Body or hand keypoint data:
------------------------

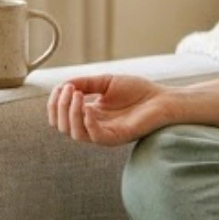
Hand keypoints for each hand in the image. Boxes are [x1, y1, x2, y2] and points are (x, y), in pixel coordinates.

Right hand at [48, 74, 171, 146]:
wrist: (163, 98)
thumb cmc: (138, 91)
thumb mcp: (106, 82)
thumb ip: (85, 83)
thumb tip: (63, 85)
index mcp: (89, 114)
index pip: (60, 116)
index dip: (55, 103)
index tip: (61, 87)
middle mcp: (94, 126)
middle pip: (63, 127)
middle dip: (60, 107)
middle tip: (69, 89)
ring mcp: (105, 133)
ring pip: (75, 134)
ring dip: (71, 113)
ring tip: (77, 95)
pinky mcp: (117, 137)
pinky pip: (95, 136)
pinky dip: (87, 123)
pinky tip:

------------------------

*PROBLEM:* Without including any pictures, reproduce the data exactly.

*THE ANSWER:*
Hand keypoints for each hand in the image. Boxes are [x1, y1, x2, y2] and points are (x, y), in pixel coordinates.

Right hand at [48, 74, 171, 146]:
wrist: (163, 98)
thumb cmc: (138, 91)
thumb mcp: (106, 82)
thumb ip: (85, 83)
thumb tip: (63, 85)
index mcp: (89, 114)
index pip: (60, 116)
index dip: (55, 103)
index tip: (61, 87)
middle mcp: (94, 126)
middle pip: (63, 127)
middle dip: (60, 107)
middle tip: (69, 89)
ring mcp: (105, 133)
ring pip: (75, 134)
ring dip: (71, 113)
ring tip: (77, 95)
pinky mcp: (117, 137)
pinky pip: (95, 136)
pinky dip: (87, 123)
pinky tip:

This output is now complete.